Grâce à la puissance des réseaux et des nouveaux systèmes de distribution, les produits culturels particuliers et originaux deviennent aussi lucratifs que les phénomènes de mode : un nouveau modèle économique désigné sous le terme de « Longue traîne ».
Si vous tracez une courbe décrivant les volumes de ventes de livres, avec en abscisse le nombre d’exemplaires vendus et en ordonnée les titres classés en ordre décroissant de succès, elle aura cette forme de demie-cloche bien connue des statisticiens : partant d’un maximum, elle décline très rapidement avant d’amorcer une pente très douce et très, très longue. Aussi longue que la liste de tous les livres écrits depuis toujours ou presque et dont on ne vend que quelques exemplaires par an. Cette partie de la courbe a été désignée pour la première fois en 2004 par le journaliste américain Chris Anderson dans un article du magazine Wired sous le terme de « long tail », une longue queue devenue traîne en français. Cette courbe n’est pas l’apanage du marché du livre : elle décrit la vente de la quasi-totalité des produits de consommation.
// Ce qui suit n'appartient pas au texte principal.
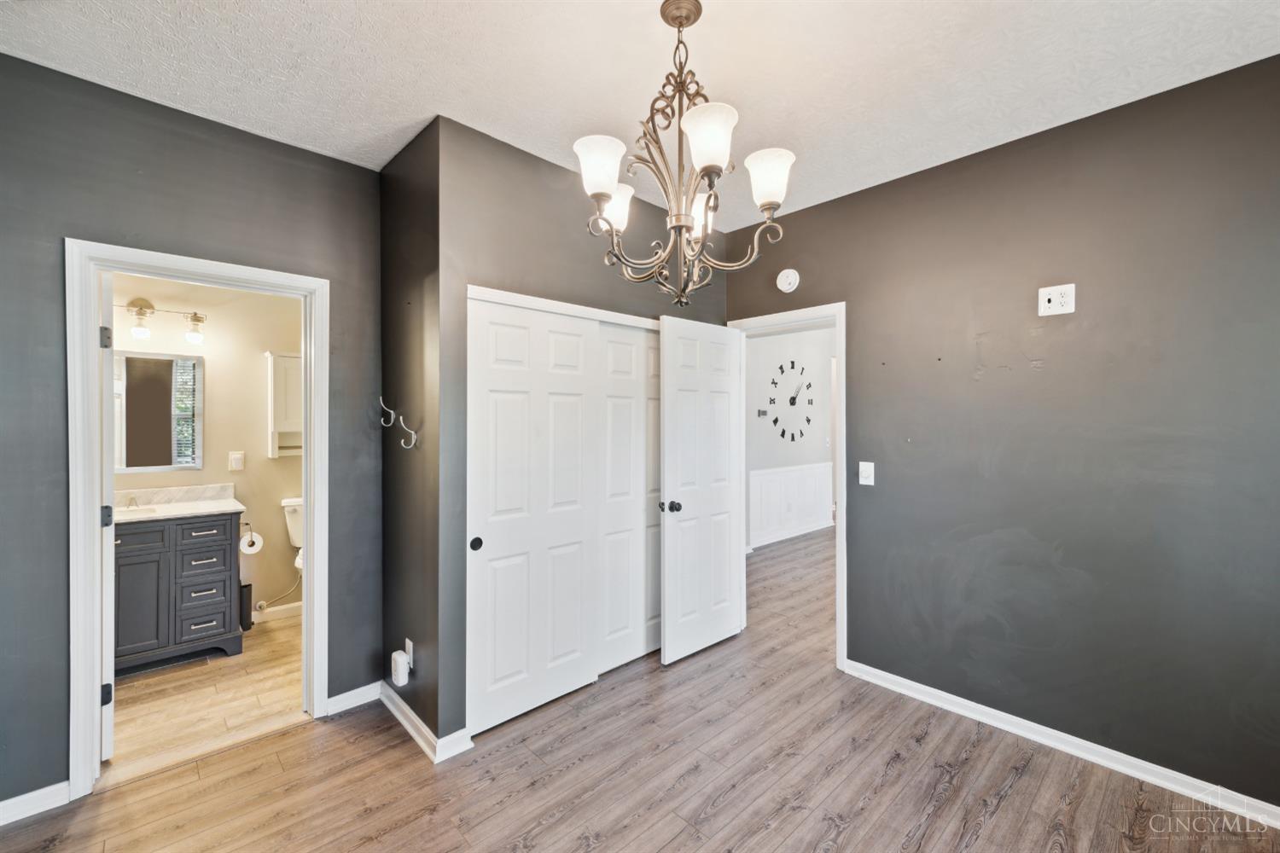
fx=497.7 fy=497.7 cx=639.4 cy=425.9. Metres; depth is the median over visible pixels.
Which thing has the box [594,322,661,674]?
sliding closet door
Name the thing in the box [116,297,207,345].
vanity light
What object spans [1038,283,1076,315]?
wall outlet
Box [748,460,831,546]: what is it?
wainscoting
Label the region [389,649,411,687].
plug-in device
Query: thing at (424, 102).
ceiling
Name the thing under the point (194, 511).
vanity countertop
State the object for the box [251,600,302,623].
bathroom baseboard
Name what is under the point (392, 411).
coat hook
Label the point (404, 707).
baseboard
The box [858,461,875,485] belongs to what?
light switch
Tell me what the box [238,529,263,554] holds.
toilet paper roll
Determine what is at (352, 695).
baseboard
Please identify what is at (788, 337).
hallway wall
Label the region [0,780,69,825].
baseboard
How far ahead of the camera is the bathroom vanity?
2.90 m
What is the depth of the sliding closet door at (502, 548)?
2.41 m
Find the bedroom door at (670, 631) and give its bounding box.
[658,314,742,666]
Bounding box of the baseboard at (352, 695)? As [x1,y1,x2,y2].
[325,680,380,715]
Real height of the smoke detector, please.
0.144 m
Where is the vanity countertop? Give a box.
[114,484,244,523]
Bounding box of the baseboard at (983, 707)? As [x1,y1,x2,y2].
[840,658,1279,830]
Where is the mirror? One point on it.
(136, 397)
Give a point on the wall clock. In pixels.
(793, 398)
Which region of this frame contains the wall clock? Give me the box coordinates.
[769,361,813,441]
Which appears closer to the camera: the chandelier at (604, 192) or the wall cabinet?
the chandelier at (604, 192)
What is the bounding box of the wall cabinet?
[266,351,302,458]
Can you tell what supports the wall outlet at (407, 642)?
attached to the side wall at (404, 284)
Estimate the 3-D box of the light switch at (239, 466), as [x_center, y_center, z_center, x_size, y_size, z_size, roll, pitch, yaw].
[-2.782,0.239,3.441,0.076,0.125,0.015,0,0,-43]
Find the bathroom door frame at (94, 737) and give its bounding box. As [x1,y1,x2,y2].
[66,239,332,802]
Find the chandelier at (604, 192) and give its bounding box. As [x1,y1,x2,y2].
[575,0,795,305]
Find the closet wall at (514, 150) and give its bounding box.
[436,117,731,747]
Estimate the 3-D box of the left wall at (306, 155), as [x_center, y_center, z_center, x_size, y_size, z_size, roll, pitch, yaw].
[-2.067,0.061,1.961,2.005,2.711,0.123,0,0,-43]
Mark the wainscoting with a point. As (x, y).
(785, 474)
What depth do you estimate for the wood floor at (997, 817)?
1.96 m
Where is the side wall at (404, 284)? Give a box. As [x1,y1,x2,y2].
[380,116,442,752]
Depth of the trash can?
3.40 m
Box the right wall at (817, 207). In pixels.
[725,53,1279,813]
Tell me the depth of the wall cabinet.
3.58 m
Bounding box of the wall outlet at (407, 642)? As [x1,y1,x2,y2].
[404,638,414,666]
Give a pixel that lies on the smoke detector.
(790, 277)
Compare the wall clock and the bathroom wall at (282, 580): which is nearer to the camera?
the bathroom wall at (282, 580)
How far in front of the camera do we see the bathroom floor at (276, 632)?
2.56 m
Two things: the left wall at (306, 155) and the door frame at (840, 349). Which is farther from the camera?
the door frame at (840, 349)
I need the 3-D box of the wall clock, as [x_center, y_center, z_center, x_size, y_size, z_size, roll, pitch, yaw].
[1.882,-0.303,6.171,0.863,1.022,0.035,0,0,-43]
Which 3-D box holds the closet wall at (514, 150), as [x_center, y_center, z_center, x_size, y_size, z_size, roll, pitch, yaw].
[-0.153,0.053,2.813,1.919,2.721,0.123,0,0,-43]
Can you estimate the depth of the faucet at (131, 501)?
3.03 m
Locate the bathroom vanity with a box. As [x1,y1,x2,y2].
[114,509,244,674]
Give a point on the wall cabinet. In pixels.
(293, 397)
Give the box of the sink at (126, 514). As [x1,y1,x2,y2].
[114,506,157,517]
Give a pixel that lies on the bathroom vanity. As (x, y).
(206, 563)
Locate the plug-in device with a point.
(399, 660)
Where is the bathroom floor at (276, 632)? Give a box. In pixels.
[104,610,304,782]
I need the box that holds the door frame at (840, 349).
[726,301,846,670]
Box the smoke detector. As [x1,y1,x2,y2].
[775,267,800,292]
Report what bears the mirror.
attached to the bathroom wall at (282, 580)
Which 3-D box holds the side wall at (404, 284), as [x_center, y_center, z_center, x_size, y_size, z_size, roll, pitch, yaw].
[-1.089,0.050,2.444,0.131,2.727,0.737,0,0,-43]
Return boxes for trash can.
[238,583,252,631]
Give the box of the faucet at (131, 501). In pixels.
[124,494,139,509]
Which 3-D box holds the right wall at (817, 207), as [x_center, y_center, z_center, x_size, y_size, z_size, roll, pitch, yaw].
[1.643,0.068,2.446,0.125,2.703,3.589,0,0,-43]
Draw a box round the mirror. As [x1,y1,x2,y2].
[113,349,203,472]
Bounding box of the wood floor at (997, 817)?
[0,532,1279,852]
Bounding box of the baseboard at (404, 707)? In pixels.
[378,681,437,762]
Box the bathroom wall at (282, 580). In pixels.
[106,273,304,627]
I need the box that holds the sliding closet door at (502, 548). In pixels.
[467,297,599,733]
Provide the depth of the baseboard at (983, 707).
2.11 m
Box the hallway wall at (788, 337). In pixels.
[745,321,834,549]
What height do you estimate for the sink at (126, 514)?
0.149 m
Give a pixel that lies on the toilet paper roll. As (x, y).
(247, 548)
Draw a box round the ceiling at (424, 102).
[0,0,1279,232]
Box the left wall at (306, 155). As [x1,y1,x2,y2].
[0,51,378,816]
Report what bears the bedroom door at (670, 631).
attached to the door frame at (840, 349)
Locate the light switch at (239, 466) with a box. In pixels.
[228,450,244,470]
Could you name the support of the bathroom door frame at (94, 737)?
attached to the left wall at (306, 155)

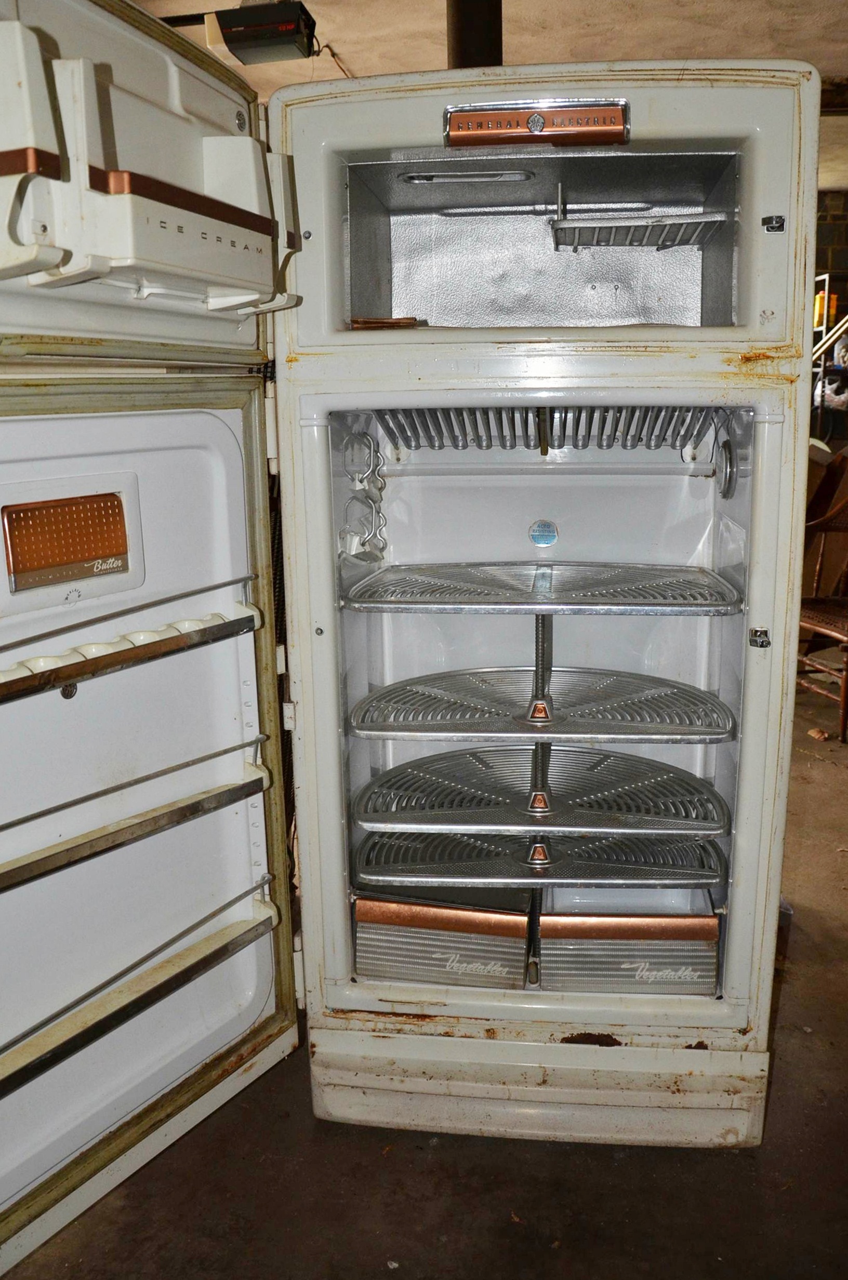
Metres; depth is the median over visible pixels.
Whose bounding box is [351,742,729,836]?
wire shelf
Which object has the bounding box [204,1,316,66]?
garage door opener
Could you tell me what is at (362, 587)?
wire shelf
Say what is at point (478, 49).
column
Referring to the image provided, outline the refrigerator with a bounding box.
[0,1,818,1271]
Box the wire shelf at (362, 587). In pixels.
[337,560,742,614]
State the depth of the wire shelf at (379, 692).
1.98 m
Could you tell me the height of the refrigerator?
1.886 m
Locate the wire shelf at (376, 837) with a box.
[351,827,727,887]
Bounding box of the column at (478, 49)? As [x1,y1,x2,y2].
[445,0,505,67]
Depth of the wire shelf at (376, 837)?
1.99 m
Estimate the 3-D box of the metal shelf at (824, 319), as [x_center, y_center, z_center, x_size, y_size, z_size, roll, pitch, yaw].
[3.029,-1.434,7.606,1.016,1.906,0.613,1,12,7]
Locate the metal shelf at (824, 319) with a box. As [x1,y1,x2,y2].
[810,273,847,441]
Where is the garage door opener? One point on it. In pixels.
(240, 34)
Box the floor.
[1,669,847,1279]
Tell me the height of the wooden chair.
0.946 m
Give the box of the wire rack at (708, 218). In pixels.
[550,179,731,250]
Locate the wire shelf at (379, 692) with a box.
[347,669,732,743]
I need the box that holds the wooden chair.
[797,491,847,740]
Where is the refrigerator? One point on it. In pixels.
(134, 767)
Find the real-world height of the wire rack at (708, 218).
0.104 m
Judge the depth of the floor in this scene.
1.88 m

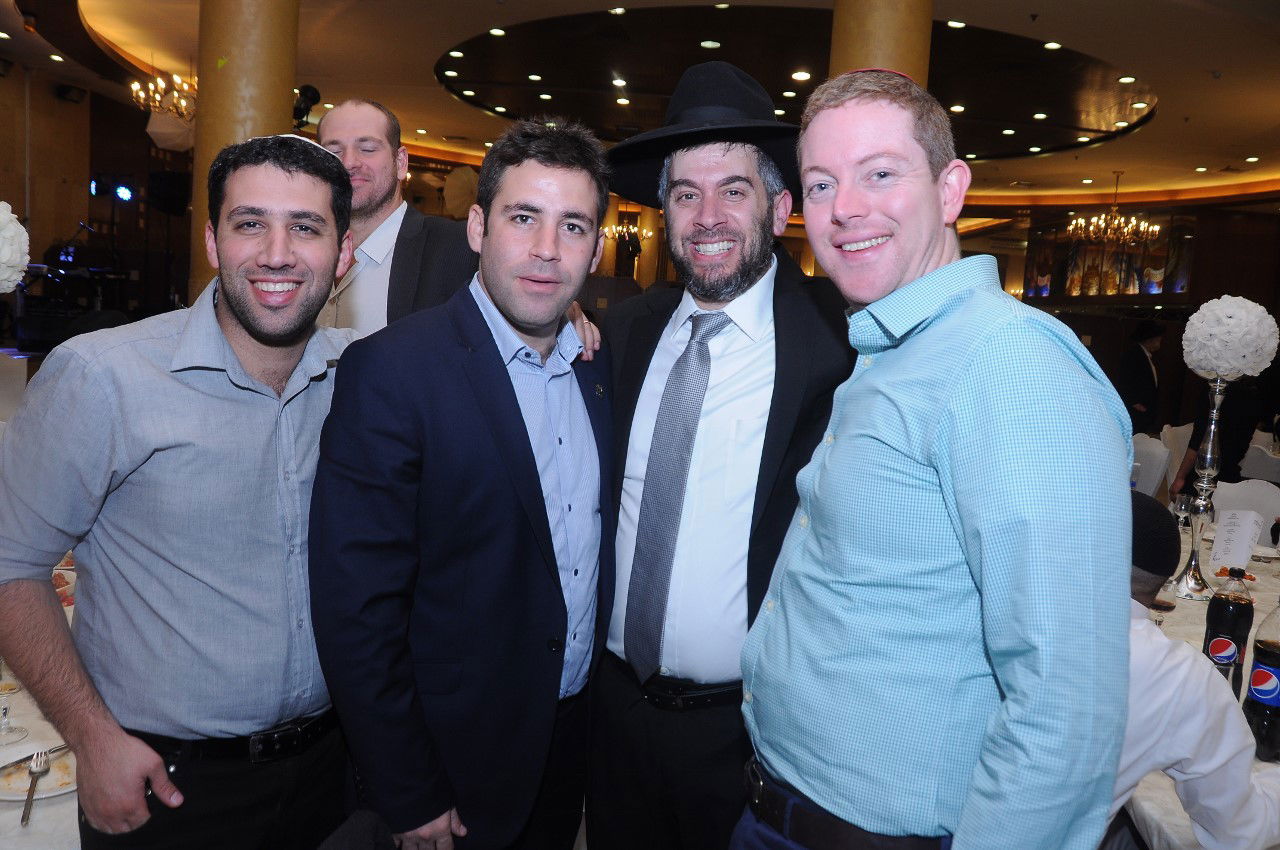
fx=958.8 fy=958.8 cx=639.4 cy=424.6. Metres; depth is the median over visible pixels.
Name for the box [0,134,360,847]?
man
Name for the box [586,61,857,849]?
man
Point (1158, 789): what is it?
dining table
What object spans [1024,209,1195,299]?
picture
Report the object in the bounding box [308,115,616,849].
man
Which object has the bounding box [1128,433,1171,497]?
chair
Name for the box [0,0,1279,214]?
ceiling
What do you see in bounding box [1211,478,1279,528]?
chair
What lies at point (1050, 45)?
ceiling light
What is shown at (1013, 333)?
man
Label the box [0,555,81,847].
dining table
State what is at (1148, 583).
person
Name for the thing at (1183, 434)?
chair
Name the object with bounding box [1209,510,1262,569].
table card
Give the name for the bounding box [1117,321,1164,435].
man
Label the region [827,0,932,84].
column
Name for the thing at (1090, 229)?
chandelier
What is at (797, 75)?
ceiling light
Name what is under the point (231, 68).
column
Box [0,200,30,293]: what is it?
flower
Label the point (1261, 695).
soda bottle
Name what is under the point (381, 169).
man
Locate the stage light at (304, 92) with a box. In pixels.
[292,84,321,127]
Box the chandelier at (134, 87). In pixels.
[129,70,197,120]
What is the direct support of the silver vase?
on the dining table at (1158, 789)
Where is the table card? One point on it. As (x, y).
(1241, 529)
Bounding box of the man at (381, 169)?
[314,97,477,333]
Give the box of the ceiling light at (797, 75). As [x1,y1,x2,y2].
[791,70,811,81]
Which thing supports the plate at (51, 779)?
on the dining table at (26, 722)
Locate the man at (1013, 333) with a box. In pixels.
[731,66,1133,849]
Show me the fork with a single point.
(26, 811)
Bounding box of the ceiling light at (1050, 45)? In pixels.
[1042,40,1061,50]
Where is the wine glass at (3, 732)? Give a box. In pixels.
[0,659,26,744]
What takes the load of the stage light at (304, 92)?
attached to the column at (231, 68)
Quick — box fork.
[20,748,49,824]
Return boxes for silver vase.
[1170,374,1230,600]
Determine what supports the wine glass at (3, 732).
on the dining table at (26, 722)
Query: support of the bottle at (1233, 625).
on the dining table at (1158, 789)
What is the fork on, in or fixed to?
on the plate at (51, 779)
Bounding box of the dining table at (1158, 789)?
[1122,515,1279,849]
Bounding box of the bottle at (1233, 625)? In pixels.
[1202,565,1254,693]
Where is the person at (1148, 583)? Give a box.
[1110,497,1279,849]
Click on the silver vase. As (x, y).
(1196, 548)
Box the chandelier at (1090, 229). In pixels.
[1068,171,1160,246]
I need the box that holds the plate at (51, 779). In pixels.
[0,746,76,801]
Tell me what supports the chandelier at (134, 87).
hanging from the ceiling
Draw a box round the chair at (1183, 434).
[1158,422,1193,490]
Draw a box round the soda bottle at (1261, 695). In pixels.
[1243,602,1279,763]
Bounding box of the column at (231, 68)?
[189,0,300,303]

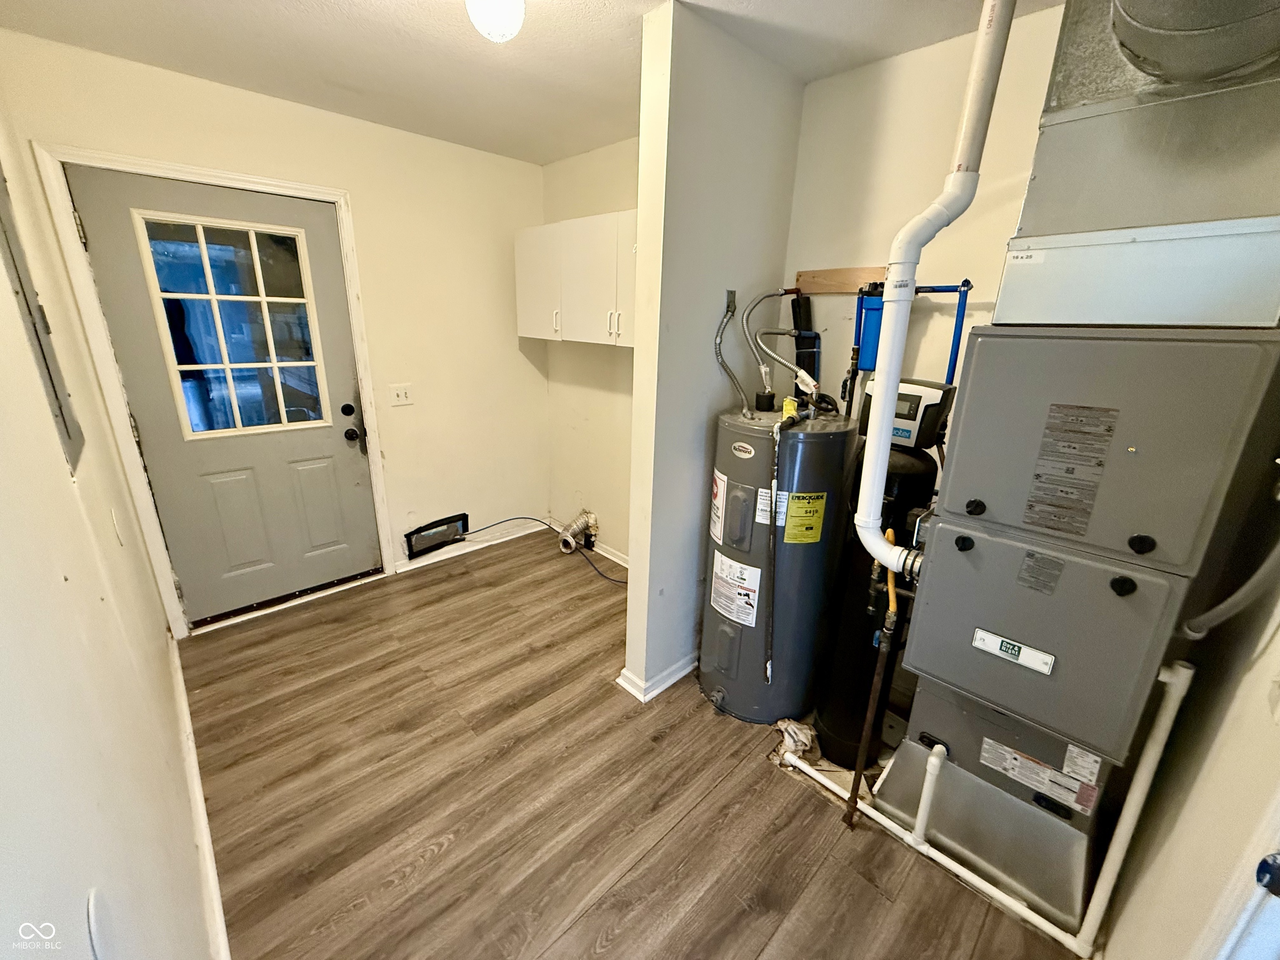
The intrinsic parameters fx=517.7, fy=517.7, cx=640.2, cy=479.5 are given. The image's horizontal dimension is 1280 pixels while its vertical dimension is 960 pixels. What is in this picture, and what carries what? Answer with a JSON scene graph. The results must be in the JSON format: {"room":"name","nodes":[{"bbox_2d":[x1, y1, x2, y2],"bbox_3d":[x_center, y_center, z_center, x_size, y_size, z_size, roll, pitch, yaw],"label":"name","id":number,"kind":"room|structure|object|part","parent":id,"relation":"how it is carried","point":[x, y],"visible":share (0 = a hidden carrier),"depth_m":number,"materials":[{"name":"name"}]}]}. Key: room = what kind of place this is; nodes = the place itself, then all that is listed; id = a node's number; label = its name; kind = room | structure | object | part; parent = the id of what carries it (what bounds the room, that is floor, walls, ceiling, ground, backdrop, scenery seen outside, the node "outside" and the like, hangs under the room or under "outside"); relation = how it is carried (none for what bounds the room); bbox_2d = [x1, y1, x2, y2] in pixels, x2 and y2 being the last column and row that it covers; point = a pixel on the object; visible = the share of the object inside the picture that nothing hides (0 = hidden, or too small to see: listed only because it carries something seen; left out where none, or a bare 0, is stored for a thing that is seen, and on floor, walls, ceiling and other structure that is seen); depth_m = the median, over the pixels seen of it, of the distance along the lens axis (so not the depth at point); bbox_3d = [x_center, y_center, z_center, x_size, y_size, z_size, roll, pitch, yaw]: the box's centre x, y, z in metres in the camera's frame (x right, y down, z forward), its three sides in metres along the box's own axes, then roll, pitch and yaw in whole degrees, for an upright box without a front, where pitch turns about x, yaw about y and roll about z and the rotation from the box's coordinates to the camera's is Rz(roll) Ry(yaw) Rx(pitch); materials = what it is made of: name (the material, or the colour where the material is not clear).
{"room":"laundry room","nodes":[
{"label":"laundry room","id":0,"kind":"room"},
{"bbox_2d":[0,79,213,959],"bbox_3d":[-1.109,0.050,0.878,0.129,2.458,3.912,-15,24,-42],"label":"left wall","id":1,"kind":"structure","parent":0,"point":[67,488],"depth_m":0.86,"materials":[{"name":"paint"}]},
{"bbox_2d":[0,167,82,471],"bbox_3d":[-1.402,-0.430,1.175,0.022,0.788,0.485,-15,24,-42],"label":"electrical panel","id":2,"kind":"object","parent":1,"relation":"attached to","point":[38,340],"visible":0.94,"depth_m":1.20,"materials":[{"name":"grey metal"}]},
{"bbox_2d":[86,887,112,959],"bbox_3d":[-0.682,0.586,0.661,0.009,0.120,0.082,-15,24,-42],"label":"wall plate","id":3,"kind":"object","parent":1,"relation":"attached to","point":[91,913],"visible":0.98,"depth_m":0.65,"materials":[{"name":"white plastic"}]},
{"bbox_2d":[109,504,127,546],"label":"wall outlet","id":4,"kind":"object","parent":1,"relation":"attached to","point":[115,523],"visible":0.97,"depth_m":1.60,"materials":[{"name":"white plastic"}]},
{"bbox_2d":[166,630,230,959],"bbox_3d":[-1.286,1.067,1.522,0.017,0.088,3.002,-15,24,-42],"label":"baseboard","id":5,"kind":"structure","parent":1,"relation":"attached to","point":[176,654],"depth_m":1.55,"materials":[{"name":"white paint"}]},
{"bbox_2d":[0,30,549,629],"bbox_3d":[-1.514,-0.604,2.963,2.382,2.452,0.137,-15,24,-42],"label":"back wall","id":6,"kind":"structure","parent":0,"point":[512,337],"depth_m":2.91,"materials":[{"name":"beige paint"}]},
{"bbox_2d":[30,143,396,639],"bbox_3d":[-1.893,-0.332,2.590,1.015,2.107,0.154,-15,24,-42],"label":"door frame","id":7,"kind":"structure","parent":6,"relation":"attached to","point":[181,168],"depth_m":2.29,"materials":[{"name":"white paint"}]},
{"bbox_2d":[62,165,382,621],"bbox_3d":[-1.894,-0.296,2.581,0.902,2.022,0.133,-15,24,-42],"label":"door","id":8,"kind":"structure","parent":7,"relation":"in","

Dans le commerce physique traditionnel, celui des librairies et des maisons de disque, le prix du stockage étant très élevé, seuls les titres de la première partie de la courbe sont disponibles. Les articles de la longue traîne sont au mieux accesibles sur commande, au pire à dénicher sur le marché de l’occasion. Les réseaux traditionnels de distribution, limités en capacité, ont donc longtemps tiré parti des phénomènes de mode, des hits et autres best-sellers. Dans le secteur des produits culturels, mais pas seulement celui-ci, on a donc longtemps privilégié une offre limitée de produits consensuels.
Avec l’avènement des plateformes de vente en ligne, la boutique devenue virtuelle a considérablement augmenté ses capacités de stockage tout en diminuant ses coûts. En augmentant exponentiellement l’offre de livre, en rendant quasi illimitée la liste des titres disponibles, les sites comme Amazon ont pu exploiter toutes les richesses de la longue traîne : la somme cumulée des ventes de « raretés » dépasse de très loin celle des « blockbusters ». Les nouveaux réseaux de vente ont donc bien compris les vertus de la longue traîne, au point de contribuer à l’allonger toujours plus : ce sont ces fameuses propositions associées présentées sous forme de « ceux qui ont aimé ce produit ont aussi acheté… ». Résultat : la liste des titres vendus de cesse de s’allonger, tout comme d’ailleurs le catalogue des sites de vente et diffusion de musique en ligne qui exploitent la longue traîne de la même manière.
Ce phénomène se limitera-t-il au marché des produits culturels ? Si l’exploitation très lucrative de la longue traîne est en effet encore le privilège du secteur du divertissement, les limites du choix de produits de tous ordres offert au consommateur par le réseau ne cessent de reculer. De la paire de chaussures au meuble de salon, le choix disponible depuis son écran est désormais supérieur à celui de toutes les boutiques de sa région. La longue traîne décline également ses effets sur l’offre des sites internet : pour figurer en bonne place des résultats d’une recherche, les vitrines électroniques doivent se démarquer de la masse, répondre à des demandes plus particulières. L’économie numérique a ainsi renversé la tendance à l’uniformisation de l’économie physique : la rareté et l’originalité sont devenues les atouts d’un marché qui se nourrit désormais d’une diversité toujours croissante.